One of the best examples of East’s retro love comes on "Over Getting Over," which sends East straight back to Chic-inspired disco utopia. The verses sizzle with a Sister Sledge touch, before a bridge and chorus jump into view that feel very Donna Summer.

However, there are plenty of nods to contemporary pop too: Album standout "Paris" may not be a show-stopper in the vein of "Sax," but it’s a heady mix of woozy come-ons, a nagging groove and an instant chant-along chorus that immediately worms into your brain, unlike breezy but forgettable filler track "Kitchen," which feels somewhat overcooked.

East’s own commitment to choreography is evident in just how ready to be danced to some of the tracks are. Case in point: "Baby Don’t Dance." It flings East in a early '90s hip-hop block party direction with a cleverly used sample of breakbeat classic "The 900 Number" by the 45 King (you’ve heard it before, trust me) for another album highlight that feels ripe for a perfectly choreographed music video. "Tears Will Dry" is sleek electro-pop that wouldn’t have sounded out of place on an Alexandra Burke album — or really any pop starlet release of the last few years. That’s not a bad thing per se, certainly the slick chorus is fun, but it’s a reminder of the sometimes phoned-in nature of songs on a project with as quick a turnaround as this.
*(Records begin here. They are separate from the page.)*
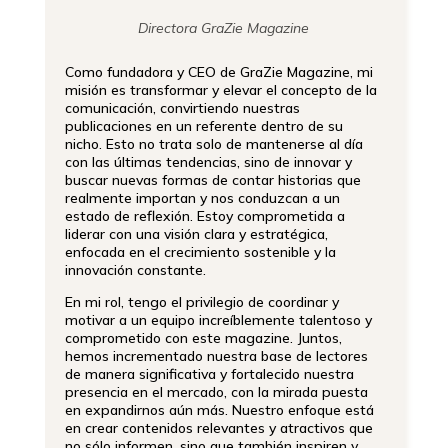
Directora GraZie Magazine
Como fundadora y CEO de GraZie Magazine, mi
misión es transformar y elevar el concepto de la
comunicación, convirtiendo nuestras
publicaciones en un referente dentro de su
nicho. Esto no trata solo de mantenerse al día
con las últimas tendencias, sino de innovar y
buscar nuevas formas de contar historias que
realmente importan y nos conduzcan a un
estado de reflexión. Estoy comprometida a
liderar con una visión clara y estratégica,
enfocada en el crecimiento sostenible y la
innovación constante.
En mi rol, tengo el privilegio de coordinar y
motivar a un equipo increíblemente talentoso y
comprometido con este magazine. Juntos,
hemos incrementado nuestra base de lectores
de manera significativa y fortalecido nuestra
presencia en el mercado, con la mirada puesta
en expandirnos aún más. Nuestro enfoque está
en crear contenidos relevantes y atractivos que
no sólo informen, sino que también inspiren y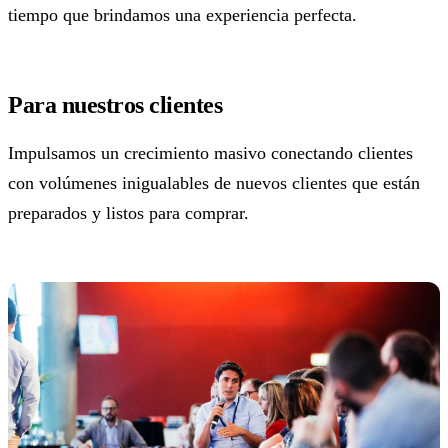
tiempo que brindamos una experiencia perfecta.
Para nuestros clientes
Impulsamos un crecimiento masivo conectando clientes
con volúmenes inigualables de nuevos clientes que están
preparados y listos para comprar.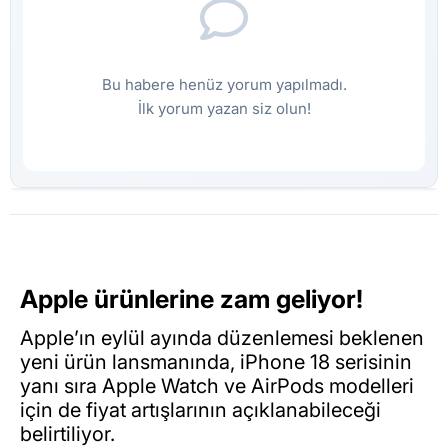
Bu habere henüz yorum yapılmadı.
İlk yorum yazan siz olun!
Apple ürünlerine zam geliyor!
Apple’ın eylül ayında düzenlemesi beklenen
yeni ürün lansmanında, iPhone 18 serisinin
yanı sıra Apple Watch ve AirPods modelleri
için de fiyat artışlarının açıklanabileceği
belirtiliyor.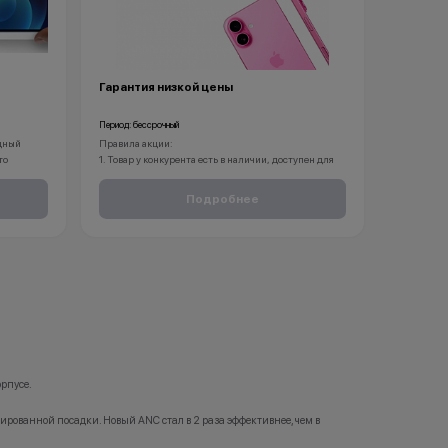
Гарантия низкой цены
Период: бессрочный
одный
Правила акции:
то
1. Товар у конкурента есть в наличии, доступен для
гаджета
самовывоза или доставки.
.
2. Услуга или ремонт оказывается в день обращения.
Подробнее
азин
3. Товар конкурента должен быть строго
ли iPhone
оригинальным.
Book.
4. Товар не имеет признака «витринный образец»
in, если
или «товар почти закончился».
еет
5. Предложение конкурента без учёта
крану, а
дополнительных скидок, в том числе
тями.
накопительных, а также иных параметров снижения
ства.
цены в рамках программ лояльности (клубные
т под
программы, скидки за онлайн-оплату).
ы
6. Магазин-конкурент должен находиться
оценить
непосредственно в том же городе в который вы
ценке
обращаетесь.
орпусе.
пуса,
7. Акция предоставляется на тех же условиях, что и у
агностика
конкурентов(сроки доставки, покупка
ованной посадки. Новый ANC стал в 2 раза эффективнее, чем в
дополнительных аксессуаров).
pple. Все
8. Менеджер компании вправе отказать в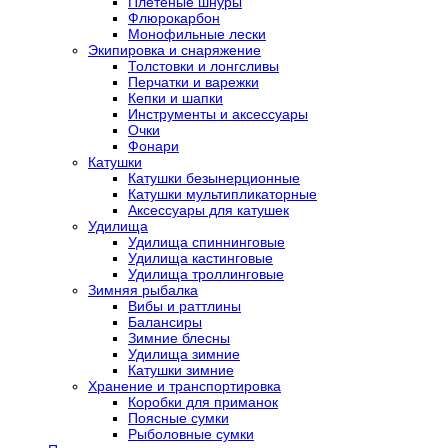
Плетеные шнуры
Флюрокарбон
Монофильные лески
Экипировка и снаряжение
Толстовки и лонгсливы
Перчатки и варежки
Кепки и шапки
Инструменты и аксессуары
Очки
Фонари
Катушки
Катушки безынерционные
Катушки мультипликаторные
Аксессуары для катушек
Удилища
Удилища спиннинговые
Удилища кастинговые
Удилища троллинговые
Зимняя рыбалка
Вибы и раттлины
Балансиры
Зимние блесны
Удилища зимние
Катушки зимние
Хранение и транспортировка
Коробки для приманок
Поясные сумки
Рыболовные сумки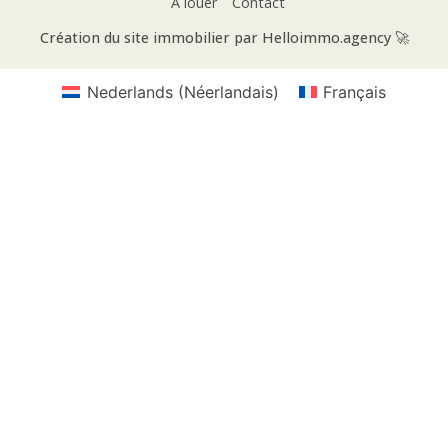
À louer
Contact
Création du site immobilier par Helloimmo.agency 🚀
Nederlands
(
Néerlandais
)
Français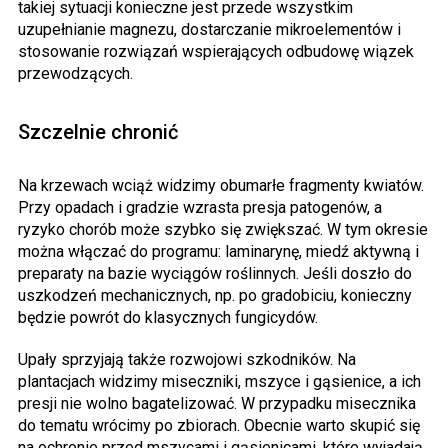
takiej sytuacji konieczne jest przede wszystkim
uzupełnianie magnezu, dostarczanie mikroelementów i
stosowanie rozwiązań wspierających odbudowę wiązek
przewodzących.
Szczelnie chronić
Na krzewach wciąż widzimy obumarłe fragmenty kwiatów.
Przy opadach i gradzie wzrasta presja patogenów, a
ryzyko chorób może szybko się zwiększać. W tym okresie
można włączać do programu: laminarynę, miedź aktywną i
preparaty na bazie wyciągów roślinnych. Jeśli doszło do
uszkodzeń mechanicznych, np. po gradobiciu, konieczny
będzie powrót do klasycznych fungicydów.
Upały sprzyjają także rozwojowi szkodników. Na
plantacjach widzimy miseczniki, mszyce i gąsienice, a ich
presji nie wolno bagatelizować. W przypadku misecznika
do tematu wrócimy po zbiorach. Obecnie warto skupić się
na ochronie przed mszycami i gąsienicami, które wyjadają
"Never Say When" closes out the standard edition of the album with a Janet Jackson style vocal that dips into a breezy synth-funk stomp that you can imagine being sung by Patrice Rushen or Gwen Guthrie back in the day. And though it sounds slight, it’s an interesting showcase for East’s mix of breathy and impassioned vocals, and a pretty neat way to wrap up the fast-paced journey she’s taken us on.
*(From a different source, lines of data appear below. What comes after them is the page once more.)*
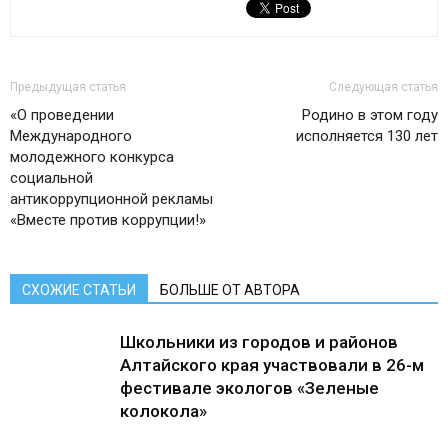
Предыдущая статья
Следующая статья
«О проведении
Родино в этом году
Международного
исполняется 130 лет
молодежного конкурса
социальной
антикоррупционной рекламы
«Вместе против коррупции!»
СХОЖИЕ СТАТЬИ
БОЛЬШЕ ОТ АВТОРА
Школьники из городов и районов
Алтайского края участвовали в 26-м
фестивале экологов «Зеленые
колокола»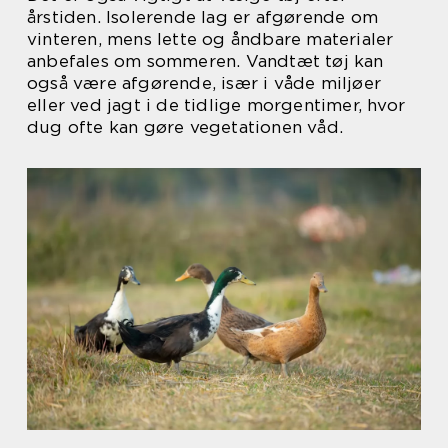
årstiden. Isolerende lag er afgørende om
vinteren, mens lette og åndbare materialer
anbefales om sommeren. Vandtæt tøj kan
også være afgørende, især i våde miljøer
eller ved jagt i de tidlige morgentimer, hvor
dug ofte kan gøre vegetationen våd.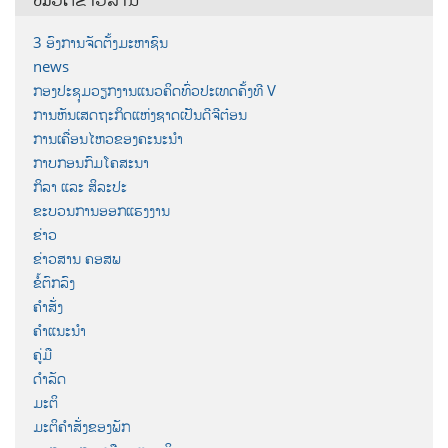
3 ອົງການຈັດຕັ້ງມະຫາຊົນ
news
ກອງປະຊຸມວຽກງານແນວຄິດທົ່ວປະເທດຄັ້ງທີ V
ການຫັນເສດຖະກິດແຫ່ງຊາດເປັນດີຈີຕ໋ອນ
ການເຄື່ອນໄຫວຂອງຄະນະນຳ
ກາບກອນກົມໂຄສະນາ
ກິລາ ແລະ ສິລະປະ
ຂະບວນການອອກແຮງງານ
ຂ່າວ
ຂ່າວສານ ຄອສພ
ຂໍ້ຕົກລົງ
ຄຳສັ່ງ
ຄຳແນະນຳ
ຄູ່ມື
ດຳລັດ
ມະຕິ
ມະຕິຄຳສັ່ງຂອງພັກ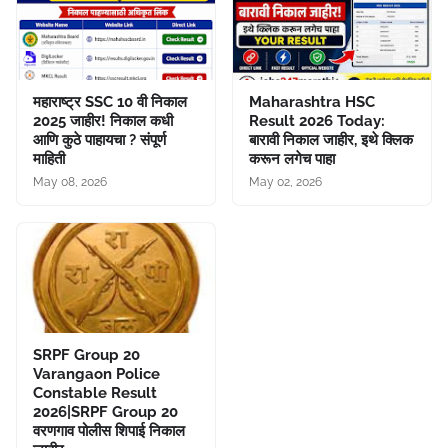
महाराष्ट्र SSC 10 वी निकाल
Maharashtra HSC
2025 जाहीर! निकाल कधी
Result 2026 Today:
आणि कुठे पाहायचा ? संपूर्ण
बारावी निकाल जाहीर, इथे क्लिक
माहिती
करून लगेच पाहा
May 08, 2026
May 02, 2026
SRPF Group 20
Varangaon Police
Constable Result
2026|SRPF Group 20
वरणगाव पोलीस शिपाई निकाल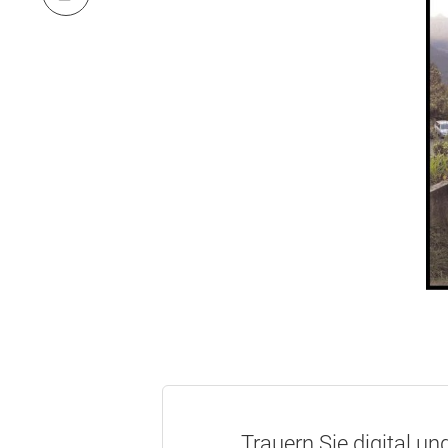
Trauern Sie digital un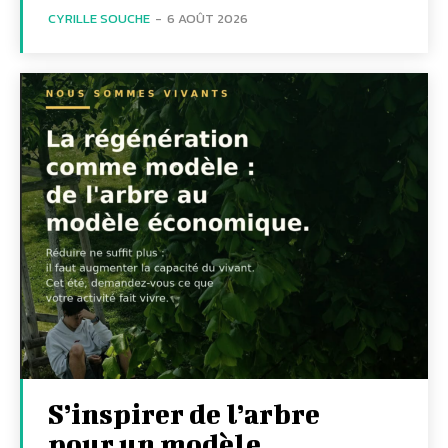
CYRILLE SOUCHE
-
6 AOÛT 2026
S’inspirer de l’arbre
pour un modèle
In true pop album tradition, the deluxe edition tracks are something of a mixed bag, with only "Serious," a fun track that sails into disco territory, standing out. Also included are covers of both "Girl On Fire" (which was featured in an ad on UK TV) and the studio take on East’s "Uptown Funk" cover, already a popular track on iTunes last year after she performed it on X Factor. ("Uptown Funk" is the sole bonus track on the standard edition.) Both are well sung, if somewhat pedestrian, and show just how lucky East has been with her original tracks.

Love, Sax and Flashbacks is not a game-changing pop masterpiece, and at times, the constant throwbacks start to border on pastiche. What it does have is a breezy, likable charm, and enough interesting twists to feel like a promising start for Fleur East on her quest to become an all-singing, all-dancing pop sensation.

As a way to let her showcase warmth and chart-dominating potential, this is an excellent calling card. And in a category usually stuffed with rushed debut releases, it’s a true standout.